Aim of the task —
Please copy out every line of text from the entries below word for word, leaving the pictures out of your answer.
──────── Listed records
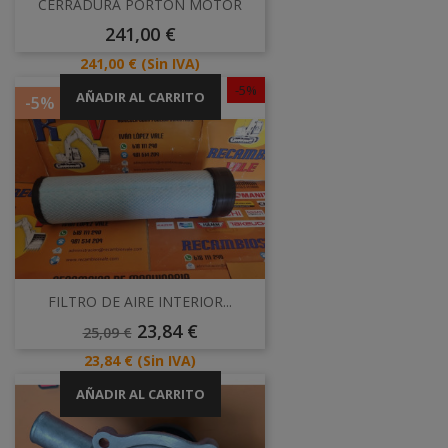
CERRADURA PORTÓN MOTOR
Precio
241,00 €
Precio
241,00 €
(Sin IVA)
-5%
AÑADIR AL CARRITO
-5%
FILTRO DE AIRE INTERIOR...
Precio
Precio
23,84 €
25,09 €
Base
Precio
23,84 €
(Sin IVA)
AÑADIR AL CARRITO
────────────────
Task response —
CERRADURA PORTÓN MOTOR
Precio
241,00 €
Precio
241,00 €
(Sin IVA)
-5%
AÑADIR AL CARRITO
-5%
FILTRO DE AIRE INTERIOR...
Precio
Precio
23,84 €
25,09 €
Base
Precio
23,84 €
(Sin IVA)
AÑADIR AL CARRITO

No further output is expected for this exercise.